Due to the uncertainty of the use of thrombectomy in PPCI for STEMI, a number of large multi-centre clinical trials are currently taking place, which will hopefully provide a more definite answer to whether the use of thrombectomy is associated with a clinical benefit in this setting. Further evidence regarding routine use should be provided by the large multi-centre trial to date investigating the role of manual aspiration thrombectomy using the Export catheter (A Trial of Routine Aspiration Thrombectomy With PCI Versus PCI Alone in Patient with STEMI Undergoing Primary PCI [TOTAL]) is aiming to recruit 4,000 patients. Primary composite endpoints are cardiovascular death, recurrent MI, cardiogenic shock, or new or worsening New York Heart Association (NYHA) Class IV heart failure up to 180 days.50
A direct comparison between manual and mechanical will be provided by the Comparison of Manual Aspiration With Rheolytic Thrombectomy in Patients Undergoing Primary PCI (SMART-PCI) trial. This is a singlecentre study that is directly comparing the role of mechanical versus manual thrombectomy in PPCI.47,51 The primary endpoint is residual thrombus burden assessed as number of coronary quadrants containing thrombus by optical coherence tomography (OCT) after thrombectomy and before infarct artery stenting.
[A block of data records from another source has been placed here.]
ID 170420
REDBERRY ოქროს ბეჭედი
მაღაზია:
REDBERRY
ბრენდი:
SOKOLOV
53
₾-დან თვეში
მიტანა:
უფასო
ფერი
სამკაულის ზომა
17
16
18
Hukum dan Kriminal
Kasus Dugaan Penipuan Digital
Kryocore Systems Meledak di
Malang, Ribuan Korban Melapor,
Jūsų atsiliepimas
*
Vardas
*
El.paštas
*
Their preliminary results suggest that mechanical thrombectomy has better STR, TIMI 3 flow and TIMI grade 3 blush compared with manual thrombectomy.51 However, this study is not powered to investigate any long-term clinical benefits of thrombectomy.
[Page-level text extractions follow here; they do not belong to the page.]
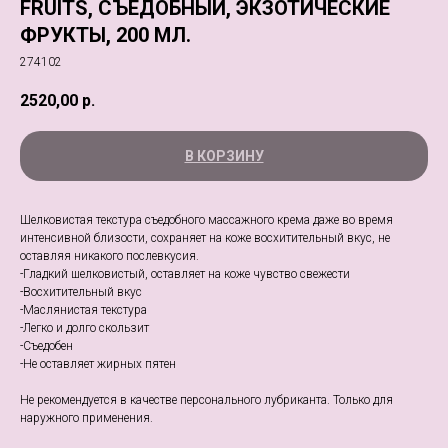
FRUITS, СЪЕДОБНЫЙ, ЭКЗОТИЧЕСКИЕ
ФРУКТЫ, 200 МЛ.
274102
2520,00
р.
В КОРЗИНУ
Шелковистая текстура съедобного массажного крема даже во время
интенсивной близости, сохраняет на коже восхитительный вкус, не
оставляя никакого послевкусия.
-Гладкий шелковистый, оставляет на коже чувство свежести
-Восхитительный вкус
-Маслянистая текстура
-Легко и долго скользит
-Съедобен
-Не оставляет жирных пятен
Не рекомендуется в качестве персонального лубриканта. Только для
наружного применения.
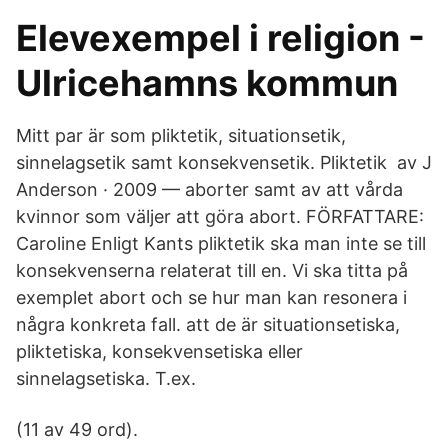
Elevexempel i religion -
Ulricehamns kommun
Mitt par är som pliktetik, situationsetik,
sinnelagsetik samt konsekvensetik. Pliktetik av J
Anderson · 2009 — aborter samt av att vårda
kvinnor som väljer att göra abort. FÖRFATTARE:
Caroline Enligt Kants pliktetik ska man inte se till
konsekvenserna relaterat till en. Vi ska titta på
exemplet abort och se hur man kan resonera i
några konkreta fall. att de är situationsetiska,
pliktetiska, konsekvensetiska eller
sinnelagsetiska. T.ex.
(11 av 49 ord).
Finally, a large ongoing trial in Korea including 27 centres is comparing PPCI using thrombectomy with PPCI alone. They are aiming to recruit 1,400 patients in total with a primary endpoint of cardiac death and MI at 12 months after their procedure.52
Although one cannot be certain whether these trials will provide a definitive answer regarding the use of thrombectomy in PPCI for STEMI, they will hopefully add clarity to the long-term benefits of their use.
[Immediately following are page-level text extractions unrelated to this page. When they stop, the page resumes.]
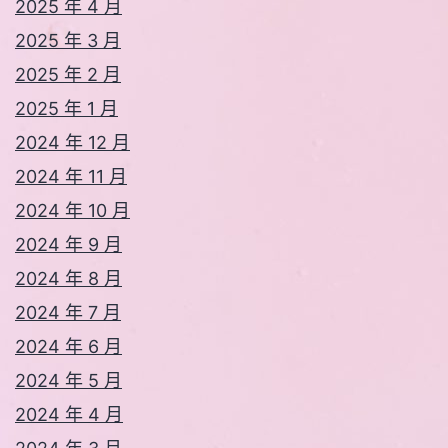
2025 年 4 月
2025 年 3 月
2025 年 2 月
2025 年 1 月
2024 年 12 月
2024 年 11 月
2024 年 10 月
2024 年 9 月
2024 年 8 月
2024 年 7 月
2024 年 6 月
2024 年 5 月
2024 年 4 月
Theoretically, thrombectomy appears to be a valuable approach to improve outcomes after PPCI and manual devices have demonstrated benefits on surrogate markers of reperfusion and clinical outcomes in many randomised trials and meta-analyses. However the largest RCT performed to date did not demonstrate an association between manual thrombectomy use and improved clinical outcomes. Mechanical thrombectomy, on the other hand, has failed to demonstrate any clinical benefit in the majority of studies performed including metaanalyses with some suggesting a harmful effect. Of concern, one recent meta-analysis highlighted potentially higher stroke rates with both forms of thrombectomy use although this was not seen in the TASTE study. Further large clinical trials in combination with registry data will gain confidence for mandating clinical change in practice in favour of thrombectomy should they prove positive. Until then, current evidence does not fully support routine use of thrombectomy.